Klebsame (Pittosporum tobira)

Wissenswertes, Tipps, Tricks und alles über Pflege, Standort und Pflanzenschutz.
klebsame

Pflanzenfamilie

Pittosporaceae (Klebsamengewächse)

Allgemein

Ein Klebsame braucht Platz. Er ist die ideale Kübelpflanze, robust und unempfindlich, aber immer durstig. Es ist noch gar nicht so lange her, dass man Klebsamengewächse nur in botanischen Gärten fand. Heute sieht man sie häufig als so genanntes Stadtgrün, als Kübelpflanze auf öffentlichen Plätzen. Und hat dabei festgestellt, dass es sich wohl um ein echtes Stadtkind handelt, das sogar zwischen den Abgasen gut gedeiht. Die Pflanze wächst recht schnell. Im Winter kann das manchmal zum Problem werden, wenn man irgendwann nicht mehr weiß, wohin mit der Pflanze. Den Namen Klebsame verdankt die Pflanze ihren Früchten: Kapseln, in denen die Samen in einer harzigen Flüssigkeit kleben. Der Gattungsname Pittosporum hat die gleiche Bedeutung: Pitta = Harz oder Pech, Spora = Samen.

Arten

In Asien und in einem Teil Afrikas findet man insgesamt etwa 160 Arten. Als Kübelpflanze empfehlen sich vor allem drei: Pittosporum revolutum hat schmale, bis 10 cm lange Blätter, von oben dunkelgrün, von unten mit rostfarbigem Filz überzogen. Die gelben Blüten duften besonders am Abend. P. tobira hat dickledrige dunkle Blätter und cremeweiße Blüten. Hiervon gibt es auch eine grünweiße Sorte: "Variegatum". P. undulatum hat Blätter mit gewellten Rändern und blüht erst im Mai bis Juli.

Standort

Am besten aufgehoben sind Klebsamen ab Mitte Mai im Freien, an einem sonnigen oder leicht schattigen Platz. Im Winter müssen Sie einen hellen, aber kühlen Platz finden (5-10 Grad). Holen Sie den Kübel vor den ersten Nachtfrösten Ende September ins Haus.

Pflege

Den ganzen Sommer über müssen Sie die kräftig wachsenden Pflanzen reichlich gießen.
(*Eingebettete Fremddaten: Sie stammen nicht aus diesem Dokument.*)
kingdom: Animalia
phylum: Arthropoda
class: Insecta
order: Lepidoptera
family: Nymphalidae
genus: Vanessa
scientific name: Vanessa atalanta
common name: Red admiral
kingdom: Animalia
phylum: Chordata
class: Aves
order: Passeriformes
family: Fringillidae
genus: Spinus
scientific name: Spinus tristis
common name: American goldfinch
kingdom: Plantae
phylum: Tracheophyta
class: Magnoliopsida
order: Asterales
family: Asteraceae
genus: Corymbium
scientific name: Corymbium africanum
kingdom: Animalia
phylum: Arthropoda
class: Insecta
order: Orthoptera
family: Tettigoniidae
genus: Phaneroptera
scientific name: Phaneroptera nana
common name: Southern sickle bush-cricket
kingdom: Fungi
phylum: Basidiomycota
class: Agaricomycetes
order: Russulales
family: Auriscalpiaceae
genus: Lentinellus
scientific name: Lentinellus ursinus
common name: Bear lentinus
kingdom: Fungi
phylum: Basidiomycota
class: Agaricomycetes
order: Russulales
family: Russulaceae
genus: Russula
Auch im Winter braucht ein Klebsame regelmäßig Wasser, aber natürlich weniger. Nehmen Sie möglichst abgestandenes Wasser.
Zwischen April und September dem Gießwasser alle 14 Tage Flüssigdünger zugeben. Junge Pflanzen werden in jedem Jahr umgetopft, ältere nur noch alle drei Jahre. Je ungestörter sie wachsen können, desto schöner werden sie. Ideal sind Holzkübel. Als Substrat sollten Sie spezielle Kübelpflanzenerde verwenden.

Vermehrung

Wenn Sie ein bisschen bei der Bestäubung mithelfen, bilden sich auch bei Kübelpflanzen reichlich Samen, die man zur Vermehrung benutzen kann. Säen Sie möglichst bald nach der Samenreife aus. Die Sämlinge wachsen sehr rasch heran. Die jungen Pflanzen sollten Sie im ersten Jahr mehrmals stutzen, damit sie sich kräftig verzweigen. Möglich ist natürlich auch eine Vermehrung durch Stecklinge. Schneiden Sie diese am besten im August, und zwar von halbausgereiften Trieben. Unter Glas und bei etwas Bodenwärme bilden sie bald Wurzeln.

Krankheiten und Schädlinge

Im Allgemeinen ist ein Klebsame selten krank. Auch Schädlinge sind nicht allzu häufig. Wird eine Pflanze allerdings zu warm überwintert, stellen sich unweigerlich Schildläuse ein. Da diese Läuse mit ihrem harten Panzer mit den üblichen Sprühmitteln nicht so einfach zu vernichten sind, sollten Sie Schildlaus für Schildlaus mit einem spitzen Messer von den Blättern abkratzen. Außerdem gibt es Pflanzenschutzzäpfchen, deren Wirkstoffe vorbeugend gegen neuen Befall wirken.

Extratipp

Die Pflanzen werden schnell groß. Überlegen Sie deshalb vor dem Kauf, ob Sie auch genügend Platz haben.